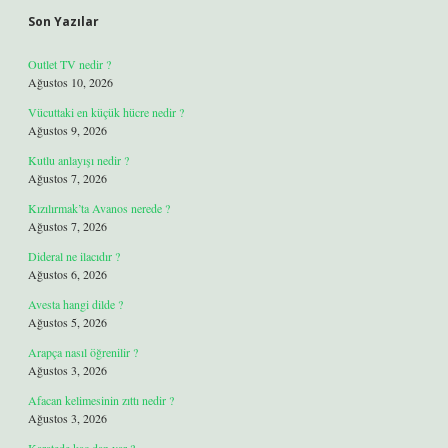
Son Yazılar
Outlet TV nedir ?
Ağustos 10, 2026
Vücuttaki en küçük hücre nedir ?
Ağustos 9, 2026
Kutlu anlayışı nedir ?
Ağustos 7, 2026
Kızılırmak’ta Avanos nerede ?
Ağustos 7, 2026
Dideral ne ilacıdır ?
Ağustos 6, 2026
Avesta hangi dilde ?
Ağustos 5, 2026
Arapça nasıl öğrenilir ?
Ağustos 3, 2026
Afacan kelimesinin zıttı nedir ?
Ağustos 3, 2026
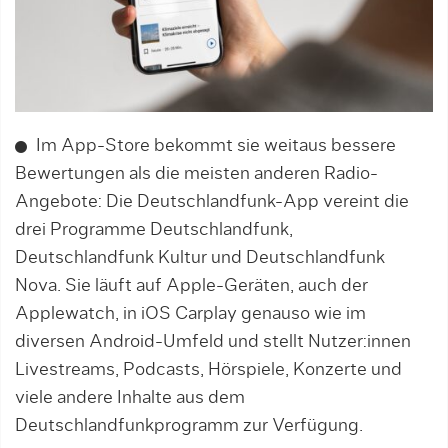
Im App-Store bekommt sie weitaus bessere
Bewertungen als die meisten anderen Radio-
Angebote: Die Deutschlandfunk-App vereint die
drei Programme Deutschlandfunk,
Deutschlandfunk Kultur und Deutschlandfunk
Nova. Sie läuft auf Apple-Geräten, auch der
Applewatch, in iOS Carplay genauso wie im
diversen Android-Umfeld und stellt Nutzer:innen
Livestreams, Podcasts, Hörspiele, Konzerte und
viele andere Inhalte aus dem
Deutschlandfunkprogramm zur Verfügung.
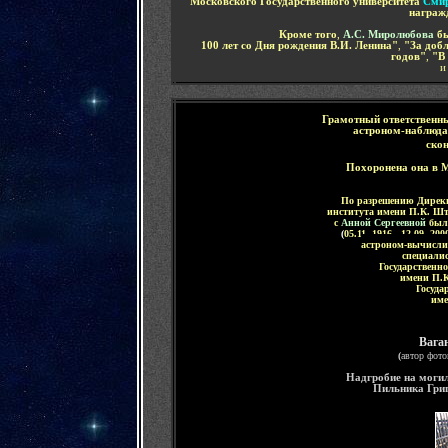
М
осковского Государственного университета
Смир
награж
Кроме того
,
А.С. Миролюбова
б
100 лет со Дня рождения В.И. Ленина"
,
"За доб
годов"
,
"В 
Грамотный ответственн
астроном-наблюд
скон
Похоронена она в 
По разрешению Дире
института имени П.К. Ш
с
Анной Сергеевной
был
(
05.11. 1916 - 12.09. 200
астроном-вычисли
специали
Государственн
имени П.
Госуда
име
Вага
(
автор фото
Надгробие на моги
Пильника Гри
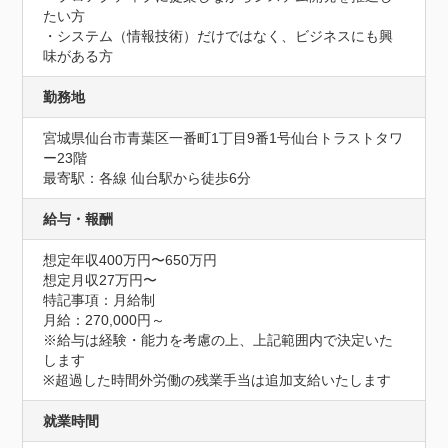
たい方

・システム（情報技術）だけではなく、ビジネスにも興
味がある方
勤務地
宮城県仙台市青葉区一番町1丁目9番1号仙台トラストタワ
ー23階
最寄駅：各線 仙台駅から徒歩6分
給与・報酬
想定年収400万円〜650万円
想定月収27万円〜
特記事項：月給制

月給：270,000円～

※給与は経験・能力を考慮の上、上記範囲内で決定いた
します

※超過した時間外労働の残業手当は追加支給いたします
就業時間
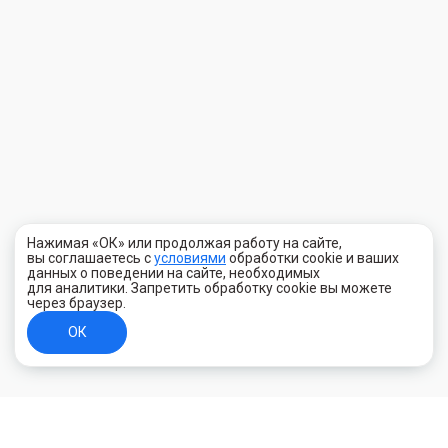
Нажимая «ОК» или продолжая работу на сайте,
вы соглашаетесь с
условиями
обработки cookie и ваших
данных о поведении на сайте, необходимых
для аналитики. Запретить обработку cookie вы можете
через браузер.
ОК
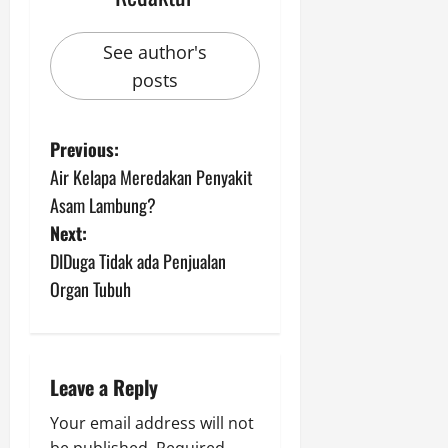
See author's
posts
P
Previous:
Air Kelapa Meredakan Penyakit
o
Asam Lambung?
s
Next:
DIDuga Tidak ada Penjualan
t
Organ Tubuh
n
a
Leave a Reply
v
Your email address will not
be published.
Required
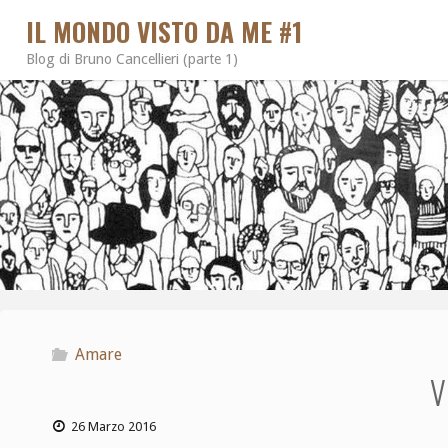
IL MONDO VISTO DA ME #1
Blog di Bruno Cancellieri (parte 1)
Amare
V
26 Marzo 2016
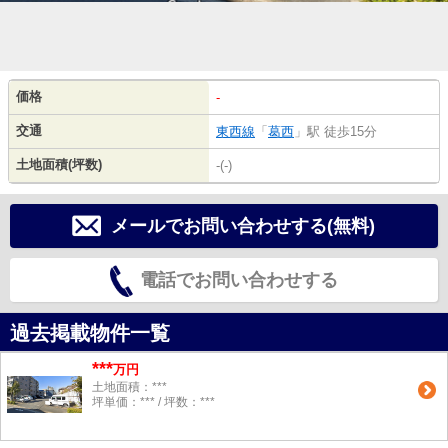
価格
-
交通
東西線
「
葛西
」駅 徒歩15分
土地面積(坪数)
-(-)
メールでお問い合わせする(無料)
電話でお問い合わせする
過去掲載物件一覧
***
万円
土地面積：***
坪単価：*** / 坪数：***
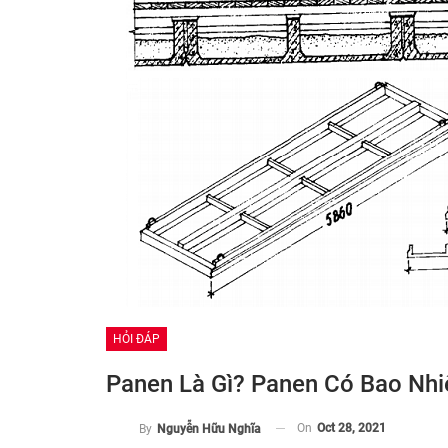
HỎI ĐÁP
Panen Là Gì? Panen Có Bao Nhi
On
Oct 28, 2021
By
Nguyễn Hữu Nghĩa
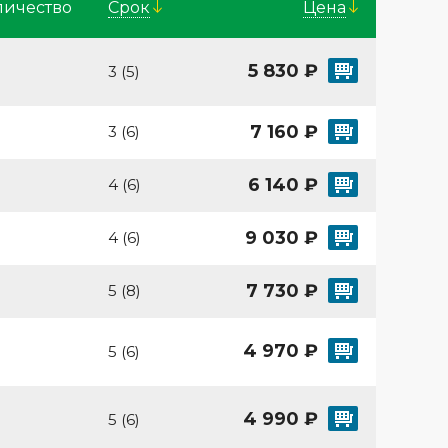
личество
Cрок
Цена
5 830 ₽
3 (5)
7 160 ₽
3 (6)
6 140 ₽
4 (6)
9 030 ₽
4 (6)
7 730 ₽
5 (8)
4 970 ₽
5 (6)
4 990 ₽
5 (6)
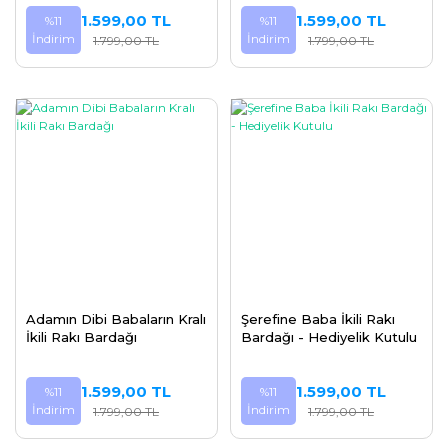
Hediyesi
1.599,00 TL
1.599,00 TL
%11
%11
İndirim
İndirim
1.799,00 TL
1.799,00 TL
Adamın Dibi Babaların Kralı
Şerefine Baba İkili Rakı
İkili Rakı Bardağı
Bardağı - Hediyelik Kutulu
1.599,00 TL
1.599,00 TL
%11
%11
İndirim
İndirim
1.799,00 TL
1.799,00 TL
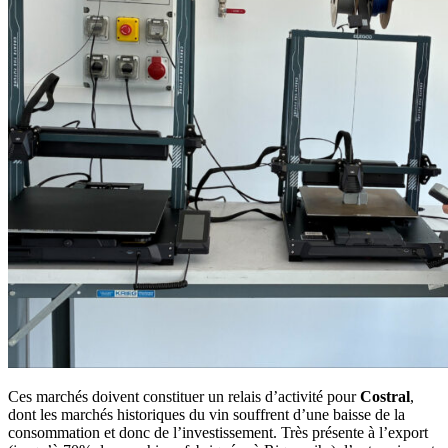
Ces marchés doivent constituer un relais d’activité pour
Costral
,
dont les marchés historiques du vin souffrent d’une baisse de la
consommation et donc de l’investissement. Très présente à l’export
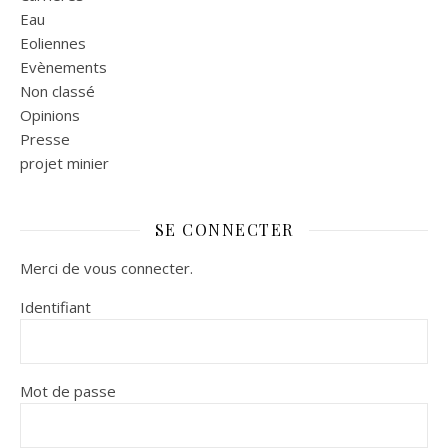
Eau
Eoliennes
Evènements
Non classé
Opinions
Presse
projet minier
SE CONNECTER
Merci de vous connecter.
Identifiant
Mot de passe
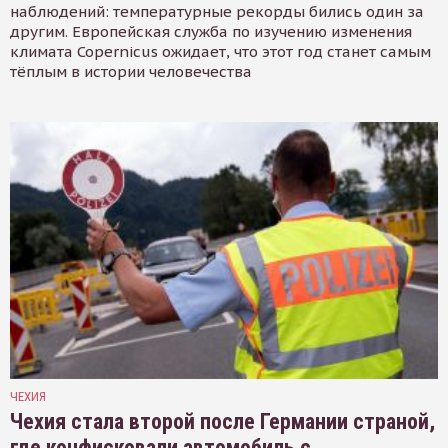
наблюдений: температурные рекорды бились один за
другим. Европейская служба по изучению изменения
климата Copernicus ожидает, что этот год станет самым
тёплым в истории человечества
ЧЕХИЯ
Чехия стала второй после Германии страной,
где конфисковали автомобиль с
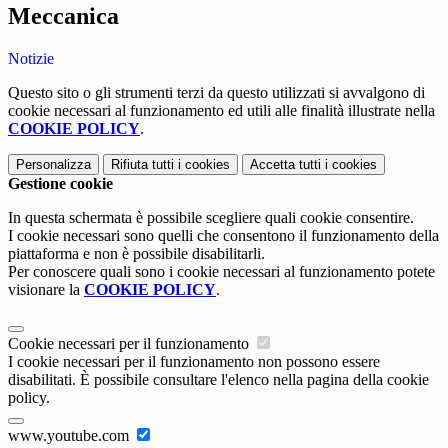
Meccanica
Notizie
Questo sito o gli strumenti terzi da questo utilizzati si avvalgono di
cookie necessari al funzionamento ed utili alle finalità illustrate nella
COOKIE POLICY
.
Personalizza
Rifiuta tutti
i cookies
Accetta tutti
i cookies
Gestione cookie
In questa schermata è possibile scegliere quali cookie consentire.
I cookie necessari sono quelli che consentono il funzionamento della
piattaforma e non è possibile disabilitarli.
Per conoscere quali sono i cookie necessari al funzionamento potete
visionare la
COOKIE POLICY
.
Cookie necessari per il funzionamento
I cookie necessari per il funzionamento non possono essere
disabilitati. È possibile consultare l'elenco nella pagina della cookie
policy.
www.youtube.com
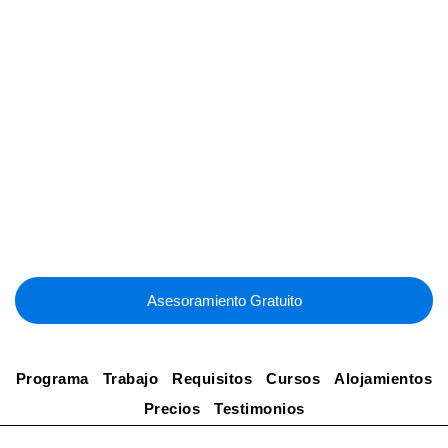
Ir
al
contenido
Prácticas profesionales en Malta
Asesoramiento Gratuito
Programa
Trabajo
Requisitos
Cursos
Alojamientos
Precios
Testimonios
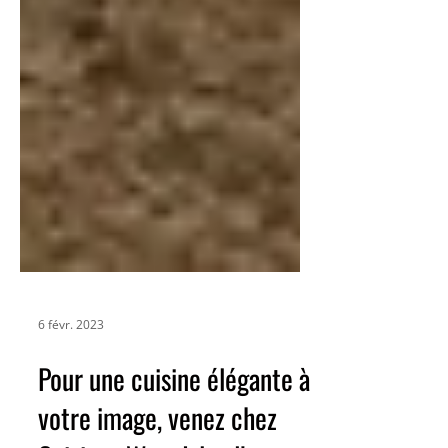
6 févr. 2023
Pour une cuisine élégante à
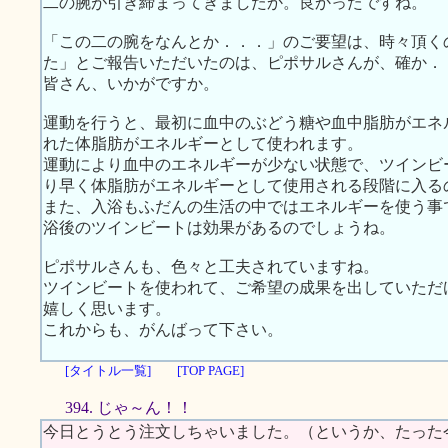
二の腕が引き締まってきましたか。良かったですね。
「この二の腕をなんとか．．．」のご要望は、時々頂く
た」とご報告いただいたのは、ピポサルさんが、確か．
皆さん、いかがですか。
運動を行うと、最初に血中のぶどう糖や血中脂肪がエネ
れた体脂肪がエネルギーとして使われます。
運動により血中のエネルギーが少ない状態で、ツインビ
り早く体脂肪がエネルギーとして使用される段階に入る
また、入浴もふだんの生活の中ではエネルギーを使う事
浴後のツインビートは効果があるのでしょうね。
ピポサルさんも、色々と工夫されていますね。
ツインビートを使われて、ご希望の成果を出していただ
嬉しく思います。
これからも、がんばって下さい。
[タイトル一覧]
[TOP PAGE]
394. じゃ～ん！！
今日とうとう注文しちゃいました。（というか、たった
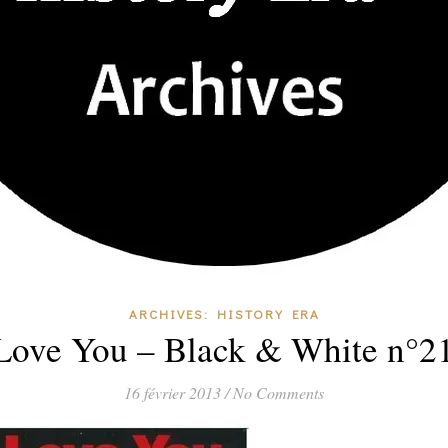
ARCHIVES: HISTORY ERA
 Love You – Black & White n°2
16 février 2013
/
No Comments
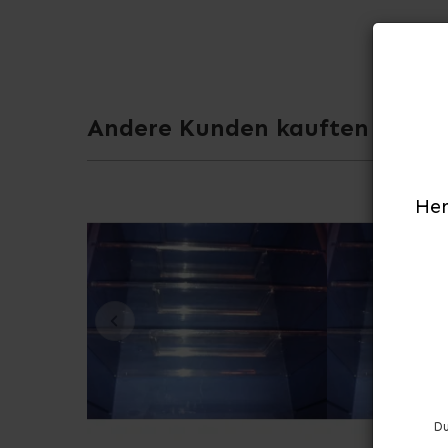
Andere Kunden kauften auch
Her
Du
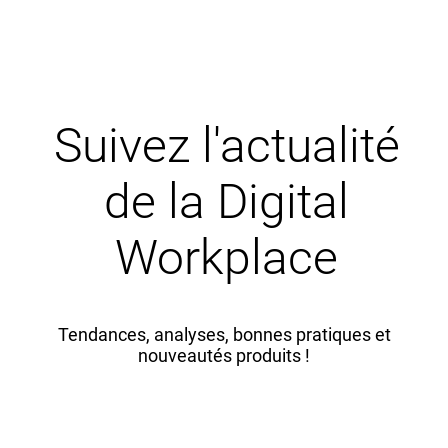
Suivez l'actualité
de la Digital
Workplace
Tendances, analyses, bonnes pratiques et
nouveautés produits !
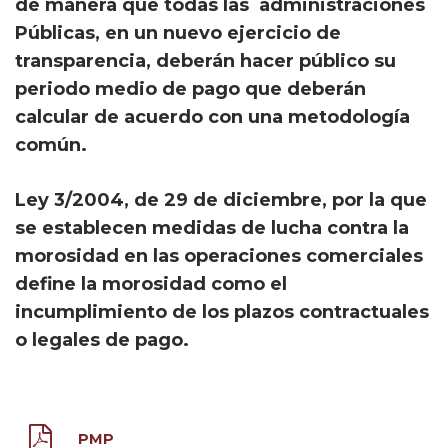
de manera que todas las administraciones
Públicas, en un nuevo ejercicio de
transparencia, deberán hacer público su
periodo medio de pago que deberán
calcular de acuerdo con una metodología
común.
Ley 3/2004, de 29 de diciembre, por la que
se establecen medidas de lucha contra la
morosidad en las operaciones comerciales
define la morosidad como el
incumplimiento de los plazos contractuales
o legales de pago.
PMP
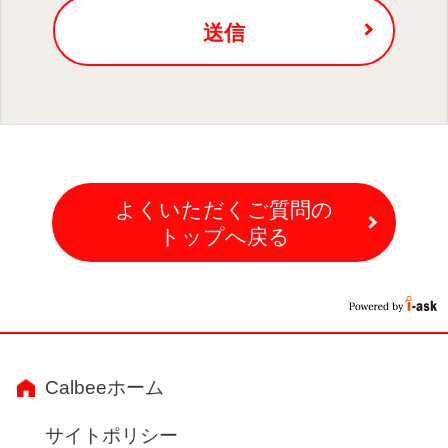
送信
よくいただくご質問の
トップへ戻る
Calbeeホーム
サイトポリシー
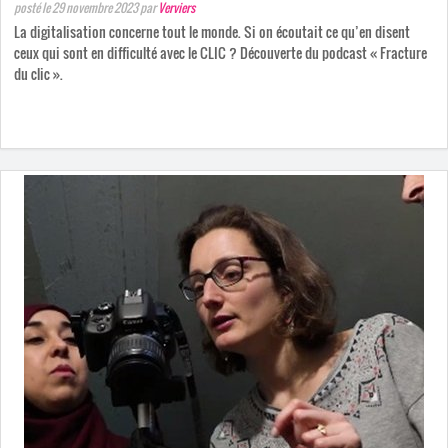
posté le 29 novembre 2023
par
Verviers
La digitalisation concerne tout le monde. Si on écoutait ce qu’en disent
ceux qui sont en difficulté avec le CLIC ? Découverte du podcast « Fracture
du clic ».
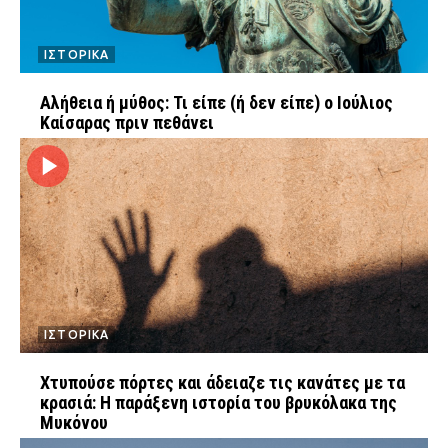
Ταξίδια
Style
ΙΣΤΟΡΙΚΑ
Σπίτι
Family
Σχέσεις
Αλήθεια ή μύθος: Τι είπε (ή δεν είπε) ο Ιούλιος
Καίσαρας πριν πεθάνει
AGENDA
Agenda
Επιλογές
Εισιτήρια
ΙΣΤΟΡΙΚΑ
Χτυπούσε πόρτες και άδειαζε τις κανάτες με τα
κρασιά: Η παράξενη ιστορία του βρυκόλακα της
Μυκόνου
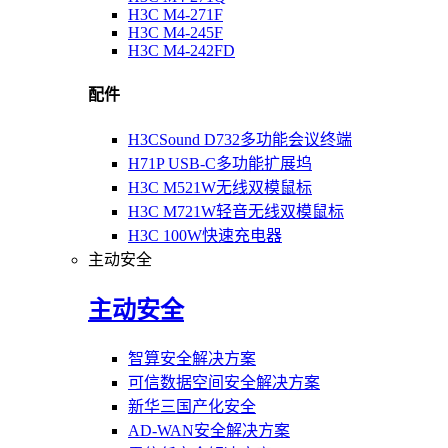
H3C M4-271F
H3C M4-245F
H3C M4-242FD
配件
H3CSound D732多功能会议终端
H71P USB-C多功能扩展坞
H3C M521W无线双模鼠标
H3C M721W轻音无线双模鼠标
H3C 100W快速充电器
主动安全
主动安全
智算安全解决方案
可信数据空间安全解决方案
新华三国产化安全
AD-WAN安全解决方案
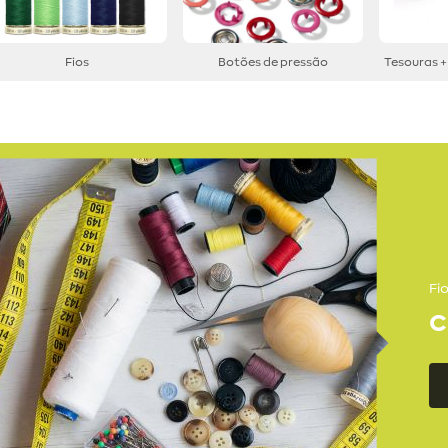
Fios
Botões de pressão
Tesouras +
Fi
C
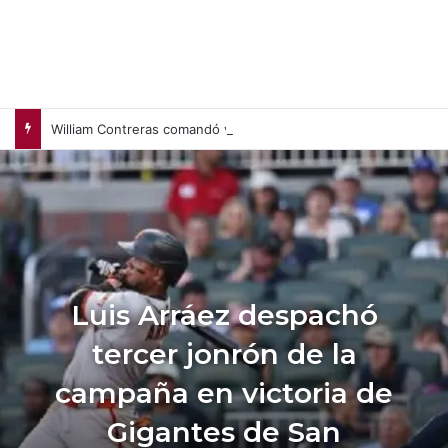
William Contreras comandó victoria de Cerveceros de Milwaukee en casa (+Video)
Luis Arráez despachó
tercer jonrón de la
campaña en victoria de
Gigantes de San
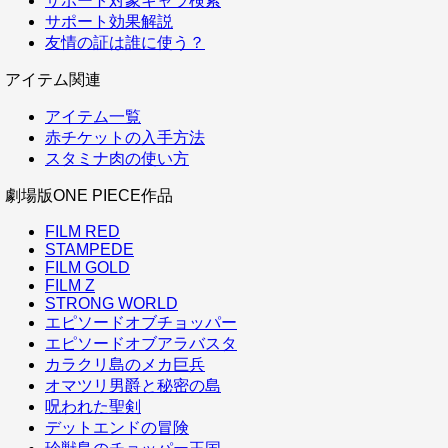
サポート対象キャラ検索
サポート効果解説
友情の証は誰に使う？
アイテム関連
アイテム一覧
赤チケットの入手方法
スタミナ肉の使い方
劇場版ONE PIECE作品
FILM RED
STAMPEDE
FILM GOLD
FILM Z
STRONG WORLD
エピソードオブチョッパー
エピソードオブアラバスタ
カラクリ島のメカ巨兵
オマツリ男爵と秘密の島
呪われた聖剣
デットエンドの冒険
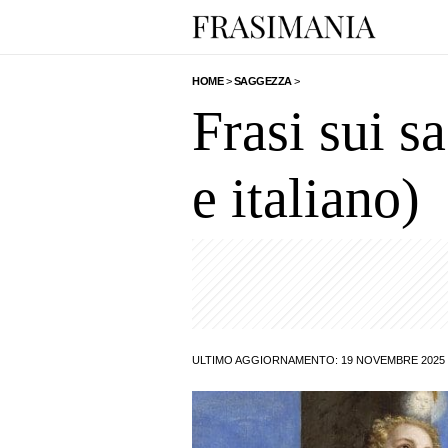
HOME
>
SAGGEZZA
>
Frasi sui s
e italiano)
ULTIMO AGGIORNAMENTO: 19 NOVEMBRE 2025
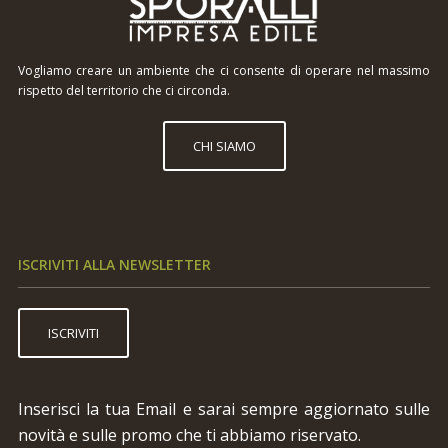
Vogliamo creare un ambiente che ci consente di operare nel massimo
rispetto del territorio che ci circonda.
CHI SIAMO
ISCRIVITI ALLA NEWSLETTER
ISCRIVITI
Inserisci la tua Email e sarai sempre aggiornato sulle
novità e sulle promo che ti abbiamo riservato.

--- Task objective ---
Please repeat back everything from the start of the entries down to and including the line that contains "Deutschlandfunkprogramm zur Verfügung.", leaving the pictures out of your answer.

--- Finished task ---
Son Yazılar
Outlet TV nedir ?
Ağustos 10, 2026
Vücuttaki en küçük hücre nedir ?
Ağustos 9, 2026
Kutlu anlayışı nedir ?
Ağustos 7, 2026
Kızılırmak’ta Avanos nerede ?
Ağustos 7, 2026
Dideral ne ilacıdır ?
Ağustos 6, 2026
Avesta hangi dilde ?
Ağustos 5, 2026
Arapça nasıl öğrenilir ?
Ağustos 3, 2026
Afacan kelimesinin zıttı nedir ?
Ağustos 3, 2026
Im App-Store bekommt sie weitaus bessere
Bewertungen als die meisten anderen Radio-
Angebote: Die Deutschlandfunk-App vereint die
drei Programme Deutschlandfunk,
Deutschlandfunk Kultur und Deutschlandfunk
Nova. Sie läuft auf Apple-Geräten, auch der
Applewatch, in iOS Carplay genauso wie im
diversen Android-Umfeld und stellt Nutzer:innen
Livestreams, Podcasts, Hörspiele, Konzerte und
viele andere Inhalte aus dem
Deutschlandfunkprogramm zur Verfügung.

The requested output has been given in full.